Published online by Cambridge University Press: 10 December 2009
Introduction
Problems of the motion and deformation of solids are rendered amenable to mathematical analysis by introducing the concept of a continuous medium. In this idealization it is assumed that properties averaged over a very small element, for example the mean mass density and the mean displacement and stress, are continuous functions of position and time. Although it might seem that the microscopic structure of real materials is not consistent with the concept of a continuum, the idealization produces very useful results, simply because the lengths characterizing the microscopic structure of most materials are generally much smaller than any lengths arising in the deformation of the medium. Even if in certain special cases the microstructure gives rise to significant phenomena, these can be taken into account within the framework of the continuum theory by appropriate generalizations.
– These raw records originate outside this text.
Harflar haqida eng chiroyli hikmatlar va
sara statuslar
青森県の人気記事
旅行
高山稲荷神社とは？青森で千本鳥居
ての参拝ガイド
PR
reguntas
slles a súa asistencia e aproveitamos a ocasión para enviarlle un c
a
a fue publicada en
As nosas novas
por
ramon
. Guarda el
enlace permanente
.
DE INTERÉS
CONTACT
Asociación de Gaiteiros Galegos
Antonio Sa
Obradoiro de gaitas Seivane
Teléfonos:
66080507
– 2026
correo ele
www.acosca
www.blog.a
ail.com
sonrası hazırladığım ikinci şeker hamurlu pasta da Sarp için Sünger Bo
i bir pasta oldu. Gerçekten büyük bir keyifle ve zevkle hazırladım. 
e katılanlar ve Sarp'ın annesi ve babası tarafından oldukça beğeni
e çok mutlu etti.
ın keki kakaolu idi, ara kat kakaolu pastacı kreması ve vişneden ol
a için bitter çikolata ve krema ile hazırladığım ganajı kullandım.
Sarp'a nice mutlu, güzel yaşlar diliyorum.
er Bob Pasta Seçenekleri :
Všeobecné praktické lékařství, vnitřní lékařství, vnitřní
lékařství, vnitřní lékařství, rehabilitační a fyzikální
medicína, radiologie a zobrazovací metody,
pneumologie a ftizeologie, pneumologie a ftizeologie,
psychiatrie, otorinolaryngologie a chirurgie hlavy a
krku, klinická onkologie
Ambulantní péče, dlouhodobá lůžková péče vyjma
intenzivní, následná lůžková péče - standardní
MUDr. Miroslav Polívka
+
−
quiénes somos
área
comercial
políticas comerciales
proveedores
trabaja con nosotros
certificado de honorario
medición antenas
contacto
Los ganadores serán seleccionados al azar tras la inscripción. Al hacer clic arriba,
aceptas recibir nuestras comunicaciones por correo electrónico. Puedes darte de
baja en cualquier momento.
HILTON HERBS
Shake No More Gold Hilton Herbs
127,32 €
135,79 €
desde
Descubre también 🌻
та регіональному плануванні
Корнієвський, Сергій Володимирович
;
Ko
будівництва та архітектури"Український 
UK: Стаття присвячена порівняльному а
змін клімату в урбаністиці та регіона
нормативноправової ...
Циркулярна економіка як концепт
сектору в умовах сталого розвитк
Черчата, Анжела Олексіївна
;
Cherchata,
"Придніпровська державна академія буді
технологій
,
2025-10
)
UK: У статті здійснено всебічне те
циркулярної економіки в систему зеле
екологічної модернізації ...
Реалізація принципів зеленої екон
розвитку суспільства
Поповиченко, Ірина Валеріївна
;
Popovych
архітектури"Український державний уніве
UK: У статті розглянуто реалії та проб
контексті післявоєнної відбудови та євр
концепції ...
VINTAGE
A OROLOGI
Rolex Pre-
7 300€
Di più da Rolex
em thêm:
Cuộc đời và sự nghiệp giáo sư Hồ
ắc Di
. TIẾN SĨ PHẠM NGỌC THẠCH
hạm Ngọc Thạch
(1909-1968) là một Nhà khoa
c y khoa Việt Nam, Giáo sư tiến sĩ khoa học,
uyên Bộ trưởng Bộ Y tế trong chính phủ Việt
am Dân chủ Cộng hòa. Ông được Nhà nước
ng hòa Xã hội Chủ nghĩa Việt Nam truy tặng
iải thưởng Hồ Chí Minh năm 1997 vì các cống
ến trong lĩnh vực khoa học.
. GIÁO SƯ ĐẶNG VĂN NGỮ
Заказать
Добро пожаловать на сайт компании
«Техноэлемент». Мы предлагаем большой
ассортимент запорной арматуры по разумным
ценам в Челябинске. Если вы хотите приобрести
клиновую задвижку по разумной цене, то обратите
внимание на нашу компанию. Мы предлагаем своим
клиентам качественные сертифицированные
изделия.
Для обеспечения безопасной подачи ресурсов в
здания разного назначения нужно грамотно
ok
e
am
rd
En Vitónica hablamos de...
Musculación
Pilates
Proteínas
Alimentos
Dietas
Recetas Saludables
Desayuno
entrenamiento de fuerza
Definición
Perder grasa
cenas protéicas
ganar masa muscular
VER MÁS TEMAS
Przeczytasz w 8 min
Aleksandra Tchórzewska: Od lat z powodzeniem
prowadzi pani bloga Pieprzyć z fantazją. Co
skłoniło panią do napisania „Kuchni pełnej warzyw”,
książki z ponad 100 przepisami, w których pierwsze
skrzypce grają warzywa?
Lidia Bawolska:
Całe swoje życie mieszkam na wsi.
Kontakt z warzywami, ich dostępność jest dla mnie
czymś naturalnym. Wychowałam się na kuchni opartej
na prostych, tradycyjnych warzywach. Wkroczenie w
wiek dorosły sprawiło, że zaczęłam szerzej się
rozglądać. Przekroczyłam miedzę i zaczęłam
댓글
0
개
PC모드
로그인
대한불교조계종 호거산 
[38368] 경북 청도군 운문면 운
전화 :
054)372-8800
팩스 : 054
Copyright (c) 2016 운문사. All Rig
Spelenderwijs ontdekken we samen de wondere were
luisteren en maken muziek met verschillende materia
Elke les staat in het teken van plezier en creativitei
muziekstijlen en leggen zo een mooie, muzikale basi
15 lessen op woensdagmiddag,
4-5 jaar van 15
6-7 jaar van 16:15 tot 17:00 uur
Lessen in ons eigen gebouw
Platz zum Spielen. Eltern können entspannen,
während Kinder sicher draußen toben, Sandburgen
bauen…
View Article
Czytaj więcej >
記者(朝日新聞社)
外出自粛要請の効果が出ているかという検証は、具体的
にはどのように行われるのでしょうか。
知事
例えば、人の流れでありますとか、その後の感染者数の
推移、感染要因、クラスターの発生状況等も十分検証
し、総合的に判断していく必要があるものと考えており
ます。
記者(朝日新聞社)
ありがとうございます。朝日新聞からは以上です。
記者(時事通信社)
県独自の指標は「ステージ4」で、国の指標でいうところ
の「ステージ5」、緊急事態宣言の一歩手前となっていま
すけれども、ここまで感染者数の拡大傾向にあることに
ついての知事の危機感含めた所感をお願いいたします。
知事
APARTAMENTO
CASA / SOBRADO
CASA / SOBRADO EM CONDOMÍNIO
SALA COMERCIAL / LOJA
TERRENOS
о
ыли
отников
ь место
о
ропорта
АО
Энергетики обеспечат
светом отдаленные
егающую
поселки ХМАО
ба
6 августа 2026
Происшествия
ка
Continuum mechanics is a classical subject that has been discussed in great generality in numerous treatises. The theory of continuous media is built upon the basic concepts of stress, motion and deformation, upon the laws of conservation of mass, linear momentum, moment of momentum (angular momentum) and energy and on the constitutive relations. The constitutive relations characterize the mechanical and thermal response of a material while the basic conservation laws abstract the common features of mechanical phenomena irrespective of the constitutive relations.
The governing equations used in this book are for homogeneous, isotropic, linearly elastic solids.